Exercise details → An exact copy of the data is needed, one that excludes all pictures.
START Task material
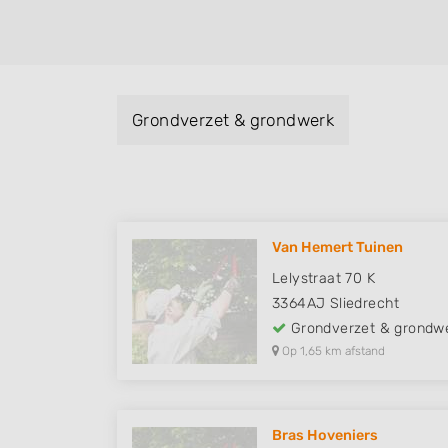
Grondverzet & grondwerk
Van Hemert Tuinen
Lelystraat 70 K
3364AJ
Sliedrecht
Grondverzet & grondw
Op 1,65 km afstand
Bras Hoveniers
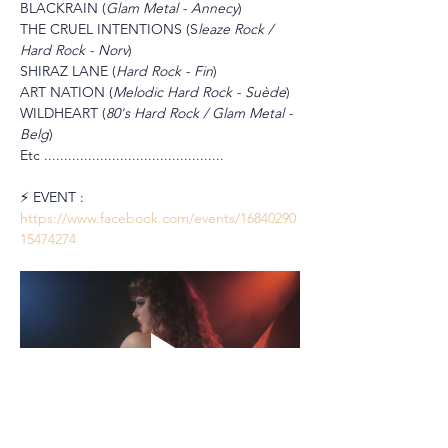
BLACKRAIN (
Glam Metal - Annecy
)
THE CRUEL INTENTIONS (S
leaze Rock / 
Hard Rock - Norv
)
SHIRAZ LANE (
Hard Rock - Fin
)
ART NATION (
Melodic Hard Rock - Suède
)
WILDHEART (
80's Hard Rock / Glam Metal - 
Belg
)
Etc .............................................
⚡ EVENT : 
https://www.facebook.com/events/16840290
15474274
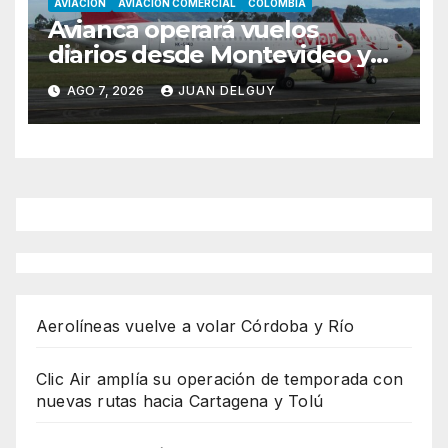
AVIACION
AVIACION COMERCIAL
COLOMBIA
Avianca operará vuelos
diarios desde Montevideo y
Asunción hacia Bogotá
AGO 7, 2026
JUAN DELGUY
Aerolíneas vuelve a volar Córdoba y Río
Clic Air amplía su operación de temporada con
nuevas rutas hacia Cartagena y Tolú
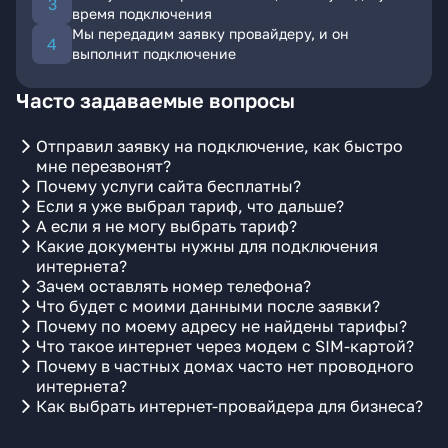
время подключения
Мы передадим заявку провайдеру, и он
выполнит подключение
Часто задаваемые вопросы
Отправил заявку на подключение, как быстро
мне перезвонят?
Почему услуги сайта бесплатны?
Если я уже выбрал тариф, что дальше?
А если я не могу выбрать тариф?
Какие документы нужны для подключения
интернета?
Зачем оставлять номер телефона?
Что будет с моими данными после заявки?
Почему по моему адресу не найдены тарифы?
Что такое интернет через модем с SIM-картой?
Почему в частных домах часто нет проводного
интернета?
Как выбрать интернет-провайдера для бизнеса?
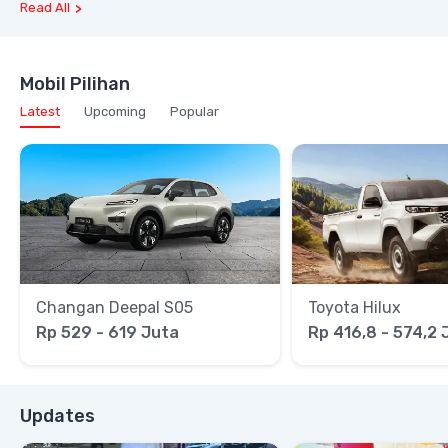
Read All
Mobil Pilihan
Latest
Upcoming
Popular
Changan Deepal S05
Toyota Hilux
Rp 529 - 619 Juta
Rp 416,8 - 574,2 
Updates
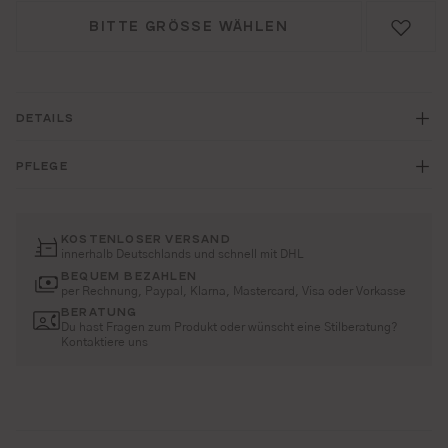
BITTE GRÖSSE WÄHLEN
DETAILS
PFLEGE
KOSTENLOSER VERSAND
innerhalb Deutschlands und schnell mit DHL
BEQUEM BEZAHLEN
per Rechnung, Paypal, Klarna, Mastercard, Visa oder Vorkasse
BERATUNG
Du hast Fragen zum Produkt oder wünscht eine Stilberatung?
Kontaktiere uns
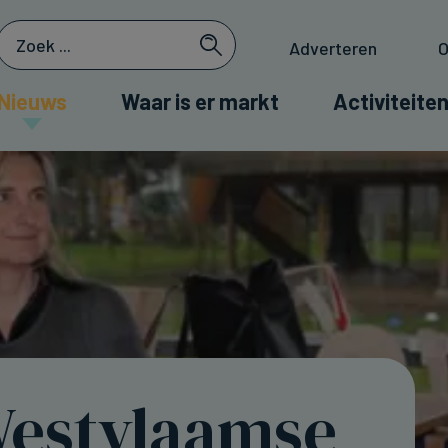
Adverteren
O
Nieuws
Waar is er markt
Activiteiten
estvlaamse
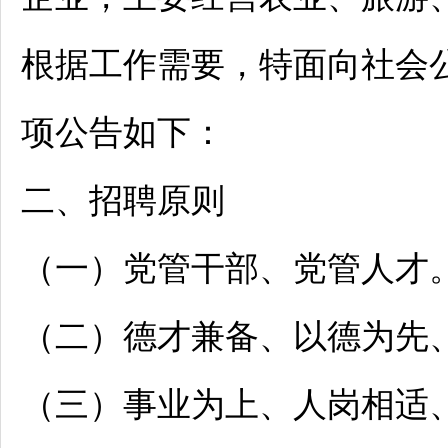
根据工作需要，特面向社会
项公告如下：
二、
招聘
原则
（一）党管干部、党管人才
（二）德才兼备、以德为先
（三）事业为上、人岗相适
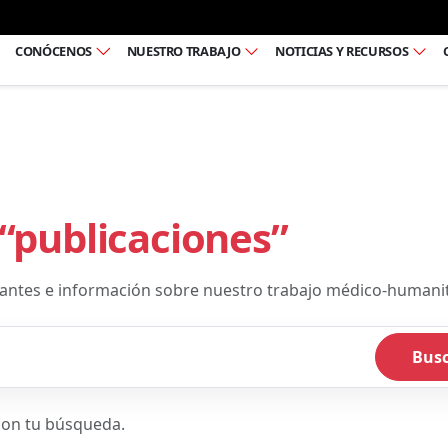
Ir al pie de página
CONÓCENOS
NUESTRO TRABAJO
NOTICIAS Y RECURSOS
“publicaciones”
acantes e información sobre nuestro trabajo médico-humanit
Bus
con tu búsqueda.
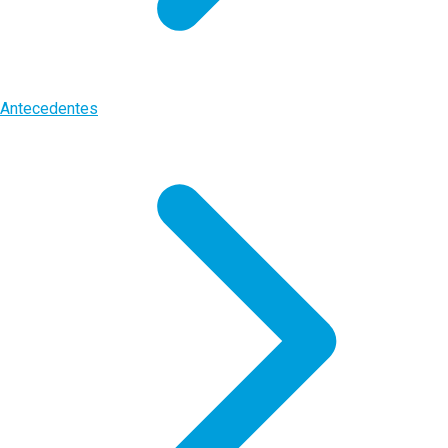
Antecedentes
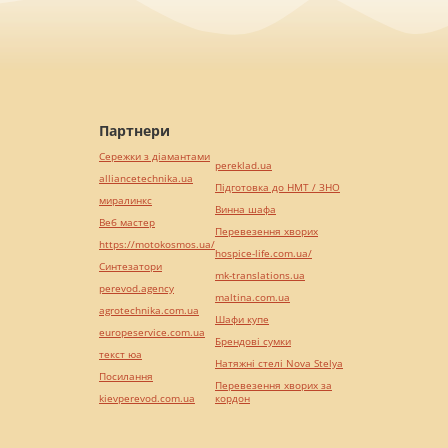
Партнери
Сережки з діамантами
pereklad.ua
alliancetechnika.ua
Підготовка до НМТ / ЗНО
миралинкс
Винна шафа
Веб мастер
Перевезення хворих
https://motokosmos.ua/
hospice-life.com.ua/
Синтезатори
mk-translations.ua
perevod.agency
maltina.com.ua
agrotechnika.com.ua
Шафи купе
europeservice.com.ua
Брендові сумки
текст юа
Натяжні стелі Nova Stelya
Посилання
Перевезення хворих за
kievperevod.com.ua
кордон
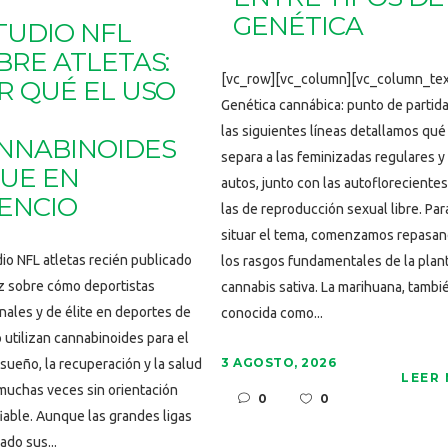
GENÉTICA
TUDIO NFL
BRE ATLETAS:
[vc_row][vc_column][vc_column_tex
R QUÉ EL USO
Genética cannábica: punto de partid
las siguientes líneas detallamos qué
NNABINOIDES
separa a las feminizadas regulares y
GUE EN
autos, junto con las autoflorecientes
LENCIO
las de reproducción sexual libre. Par
situar el tema, comenzamos repasa
io NFL atletas recién publicado
los rasgos fundamentales de la plan
uz sobre cómo deportistas
cannabis sativa. La marihuana, tambi
nales y de élite en deportes de
conocida como...
 utilizan cannabinoides para el
3 AGOSTO, 2026
l sueño, la recuperación y la salud
LEER
muchas veces sin orientación
0
0
iable. Aunque las grandes ligas
ado sus...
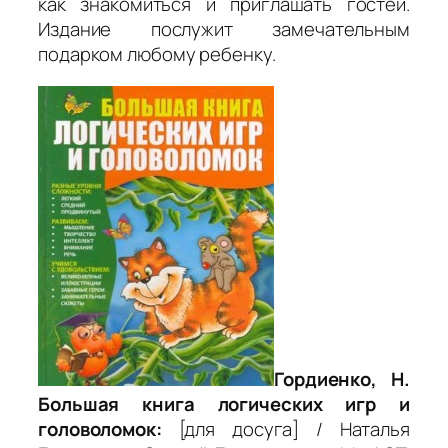
как знакомиться и приглашать гостей.
Издание послужит замечательным
подарком любому ребенку.
Гордиенко, Н.
Большая книга логических игр и
головоломок:
[для досуга] / Наталья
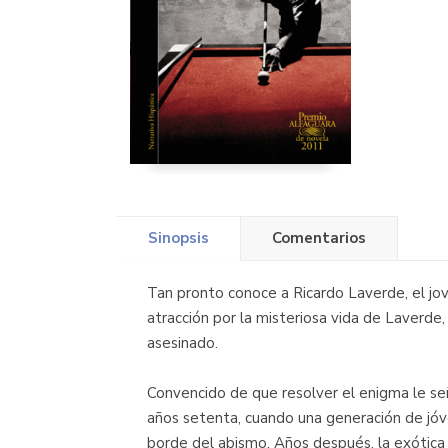
Sinopsis
Comentarios
Tan pronto conoce a Ricardo Laverde, el jo
atracción por la misteriosa vida de Laverde,
asesinado.
Convencido de que resolver el enigma le se
años setenta, cuando una generación de jóve
borde del abismo. Años después, la exótica 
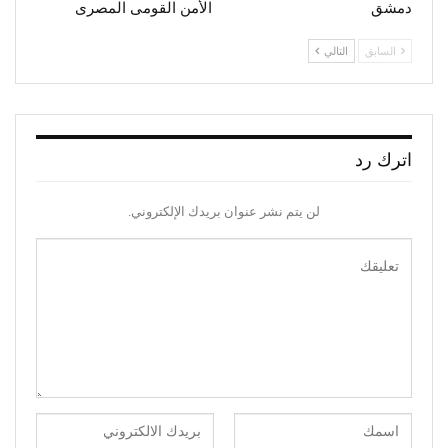
دمشق
الأمن القومى المصرى
السابق
التالي
اترك رد
لن يتم نشر عنوان بريدك الإلكتروني.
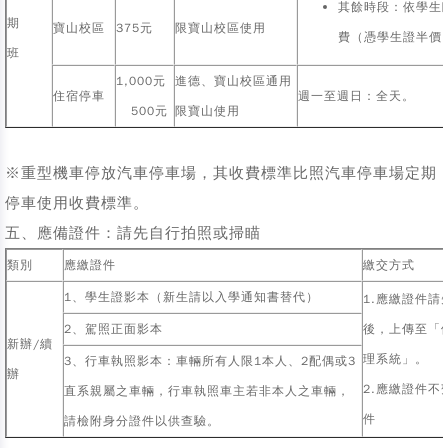
其餘時段：依學生
期
寶山校區
375元
限寶山校區使用
費（憑學生證半價
班
1,000元
進德、寶山校區通用
住宿停車
週一至週日：全天。
500元
限寶山使用
※重型機車停放汽車停車場，其收費標準比照汽車停車場定期
停車使用收費標準。
五、應備證件：請先自行拍照或掃瞄
類別
應繳證件
繳交方式
1、學生證影本（新生請以入學通知書替代）
1.應繳證件請
2、駕照正面影本
後，上傳至「
新辦/續
理系統」。
3、行車執照影本：車輛所有人限1本人、2配偶或3
辦
2.應繳證件不
直系親屬之車輛，行車執照車主若非本人之車輛，
件
請檢附身分證件以供查驗。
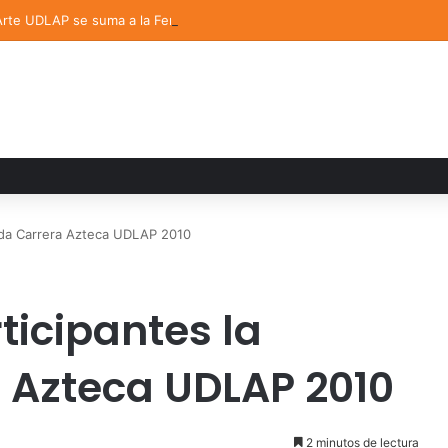
 Arte UDLAP se suma a la Feria Internacional del Libro en Puebla
nda Carrera Azteca UDLAP 2010
ticipantes la
 Azteca UDLAP 2010
2 minutos de lectura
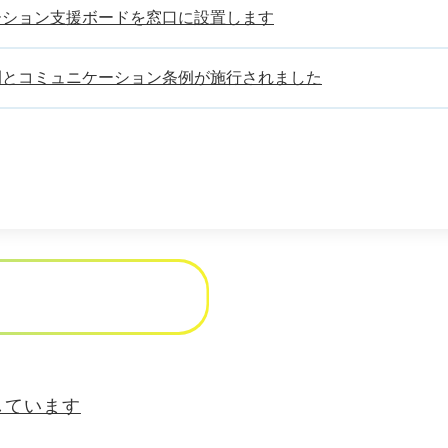
ーション支援ボードを窓口に設置します
例とコミュニケーション条例が施行されました
しています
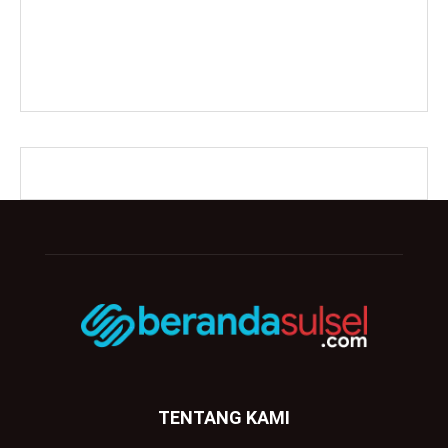
TENTANG KAMI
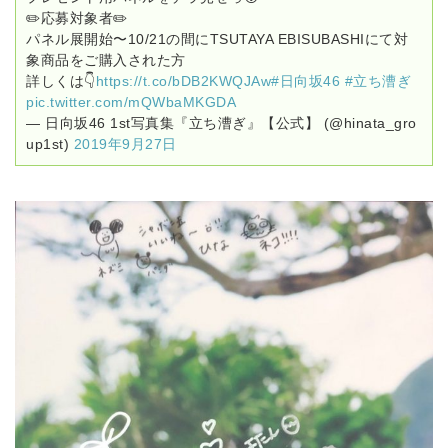
✏️応募対象者✏️
パネル展開始〜10/21の間にTSUTAYA EBISUBASHIにて対
象商品をご購入された方
詳しくは👇
https://t.co/bDB2KWQJAw
#日向坂46
#立ち漕ぎ
pic.twitter.com/mQWbaMKGDA
— 日向坂46 1st写真集『立ち漕ぎ』【公式】 (@hinata_gro
up1st)
2019年9月27日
END Task material
Exercise answer →
Grondverzet & grondwerk
Van Hemert Tuinen
Lelystraat 70 K
3364AJ
Sliedrecht
Grondverzet & grondw
Op 1,65 km afstand
Bras Hoveniers
BLACKRAIN (
Glam Metal - Annecy
)
THE CRUEL INTENTIONS (S
leaze Rock / 
Hard Rock - Norv
)
SHIRAZ LANE (
Hard Rock - Fin
)
ART NATION (
Melodic Hard Rock - Suède
)
WILDHEART (
80's Hard Rock / Glam Metal - 
Belg
)
Etc .............................................
⚡ EVENT : 
https://www.facebook.com/events/16840290
15474274
AVIACION
AVIACION COMERCIAL
COLOMBIA
Avianca operará vuelos
diarios desde Montevideo y
Asunción hacia Bogotá
AGO 7, 2026
JUAN DELGUY
Aerolíneas vuelve a volar Córdoba y Río
Clic Air amplía su operación de temporada con
nuevas rutas hacia Cartagena y Tolú
время подключения
Мы передадим заявку провайдеру, и он
выполнит подключение
Часто задаваемые вопросы
Отправил заявку на подключение, как быстро
мне перезвонят?
Почему услуги сайта бесплатны?
Если я уже выбрал тариф, что дальше?
А если я не могу выбрать тариф?
Какие документы нужны для подключения
интернета?
Зачем оставлять номер телефона?
Что будет с моими данными после заявки?
Почему по моему адресу не найдены тарифы?
Что такое интернет через модем с SIM-картой?
Почему в частных домах часто нет проводного
интернета?
Как выбрать интернет-провайдера для бизнеса?
Read All
Mobil Pilihan
Latest
Upcoming
Popular
Changan Deepal S05
Toyota Hilux
Rp 529 - 619 Juta
Rp 416,8 - 574,2 
Updates
BITTE GRÖSSE WÄHLEN
DETAILS
PFLEGE
KOSTENLOSER VERSAND
innerhalb Deutschlands und schnell mit DHL
BEQUEM BEZAHLEN
per Rechnung, Paypal, Klarna, Mastercard, Visa oder Vorkasse
BERATUNG
Du hast Fragen zum Produkt oder wünscht eine Stilberatung?
Kontaktiere uns
Adverteren
O
Nieuws
Waar is er markt
Activiteiten
estvlaamse
根据工作需要，特面向社会
项公告如下：
二、
招聘
原则
（一）党管干部、党管人才
（二）德才兼备、以德为先
（三）事业为上、人岗相适
Ir al pie de página
CONÓCENOS
NUESTRO TRABAJO
NOTICIAS Y RECURSOS
“publicaciones”
acantes e información sobre nuestro trabajo médico-humanit
Bus
con tu búsqueda.
Antecedentes
Партнери
Сережки з діамантами
pereklad.ua
alliancetechnika.ua
Підготовка до НМТ / ЗНО
миралинкс
Винна шафа
Веб мастер
Перевезення хворих
https://motokosmos.ua/
hospice-life.com.ua/
Синтезатори
mk-translations.ua
perevod.agency
maltina.com.ua
agrotechnika.com.ua
Шафи купе
europeservice.com.ua
Брендові сумки
текст юа
Натяжні стелі Nova Stelya
Посилання
Перевезення хворих за
kievperevod.com.ua
кордон
GENÉTICA
TUDIO NFL
BRE ATLETAS:
[vc_row][vc_column][vc_column_tex
R QUÉ EL USO
Genética cannábica: punto de partid
las siguientes líneas detallamos qué
NNABINOIDES
separa a las feminizadas regulares y
GUE EN
autos, junto con las autoflorecientes
LENCIO
las de reproducción sexual libre. Par
situar el tema, comenzamos repasa
io NFL atletas recién publicado
los rasgos fundamentales de la plan
uz sobre cómo deportistas
cannabis sativa. La marihuana, tambi
nales y de élite en deportes de
conocida como...
 utilizan cannabinoides para el
3 AGOSTO, 2026
l sueño, la recuperación y la salud
LEER
muchas veces sin orientación
0
0
iable. Aunque las grandes ligas
ado sus...
как знакомиться и приглашать гостей.
Издание послужит замечательным
подарком любому ребенку.
Гордиенко, Н.
Большая книга логических игр и
головоломок:
[для досуга] / Наталья
Sinopsis
Comentarios
Tan pronto conoce a Ricardo Laverde, el jo
atracción por la misteriosa vida de Laverde,
asesinado.
Convencido de que resolver el enigma le se
años setenta, cuando una generación de jóve
borde del abismo. Años después, la exótica 
دمشق
الأمن القومى المصرى
السابق
التالي
اترك رد
لن يتم نشر عنوان بريدك الإلكتروني.
其餘時段：依學生
期
寶山校區
375元
限寶山校區使用
費（憑學生證半價
班
1,000元
進德、寶山校區通用
住宿停車
週一至週日：全天。
500元
限寶山使用
※重型機車停放汽車停車場，其收費標準比照汽車停車場定期
停車使用收費標準。
五、應備證件：請先自行拍照或掃瞄
類別
應繳證件
繳交方式
1、學生證影本（新生請以入學通知書替代）
1.應繳證件請
2、駕照正面影本
後，上傳至「
新辦/續
理系統」。
3、行車執照影本：車輛所有人限1本人、2配偶或3
辦
2.應繳證件不
直系親屬之車輛，行車執照車主若非本人之車輛，
件
請檢附身分證件以供查驗。
 Arte UDLAP se suma a la Feria Internacional del Libro en Puebla
nda Carrera Azteca UDLAP 2010
ticipantes la
 Azteca UDLAP 2010
2 minutos de lectura
ーション支援ボードを窓口に設置します
例とコミュニケーション条例が施行されました
しています
TENTANG KAMI
✏️応募対象者✏️
パネル展開始〜10/21の間にTSUTAYA EBISUBASHIにて対
象商品をご購入された方
詳しくは👇
https://t.co/bDB2KWQJAw
#日向坂46
#立ち漕ぎ
pic.twitter.com/mQWbaMKGDA
— 日向坂46 1st写真集『立ち漕ぎ』【公式】 (@hinata_gro
up1st)
2019年9月27日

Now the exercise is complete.